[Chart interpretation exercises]
◆ ◆ ◆ ◆
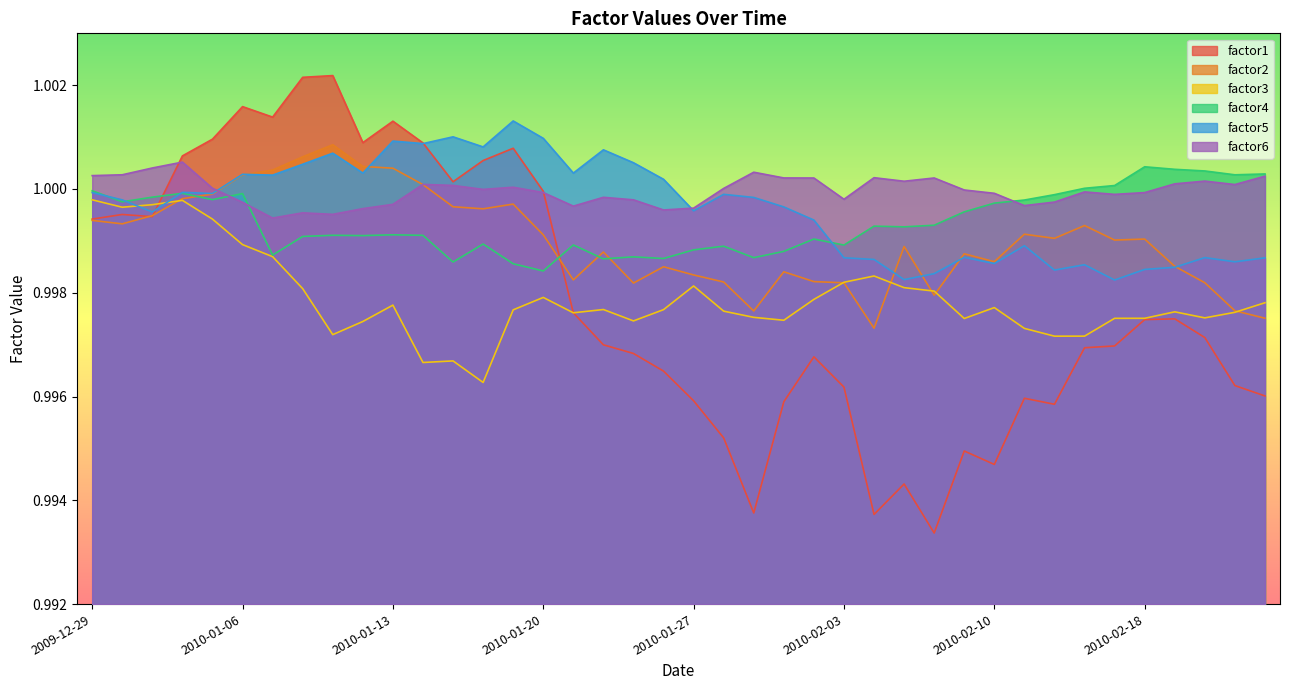

At which category does factor4 reach its first local peak?

2010-01-04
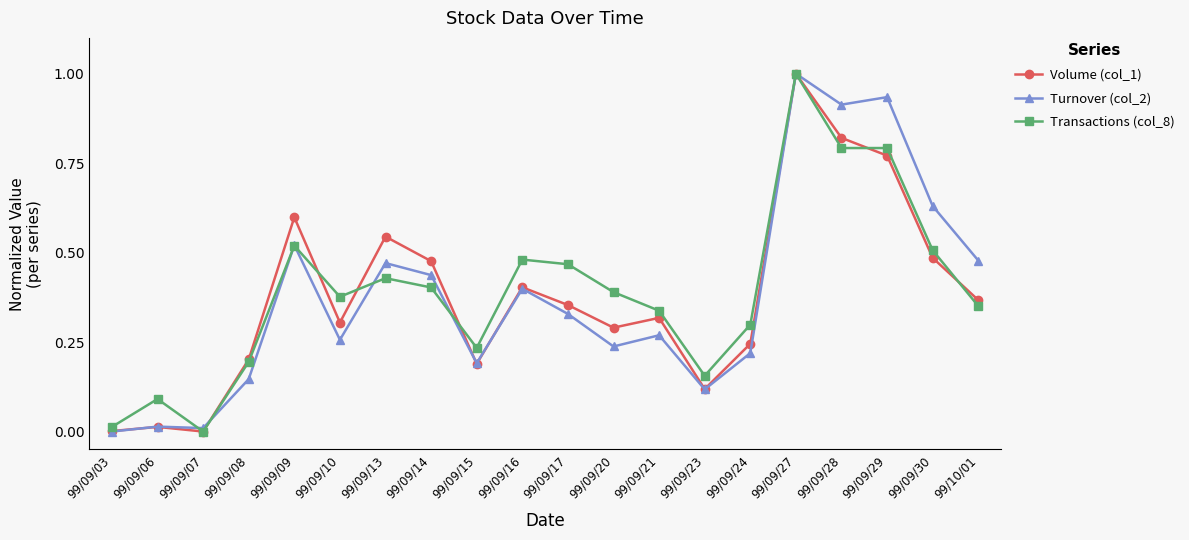

True or false: Transactions (col_8) has more than 0 interior local peaks.

True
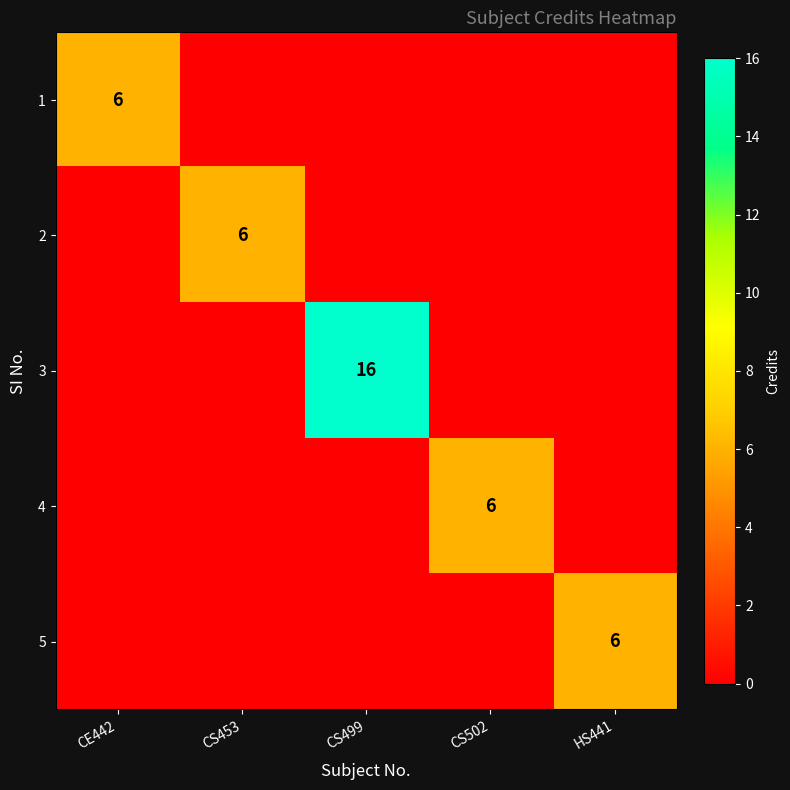

At which label is 4 closest to 3?

CE442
◆ ◆ ◆ ◆
» **Task goal**
Turn the lines of the data into a JSON list of strings, one string per line, skipping blank lines and leaving out the pictures.

» **Solution below**
[
  "At which category does factor4 reach its first local peak?",
  "2010-01-04",
  "True or false: Transactions (col_8) has more than 0 interior local peaks.",
  "True",
  "At which label is 4 closest to 3?",
  "CE442"
]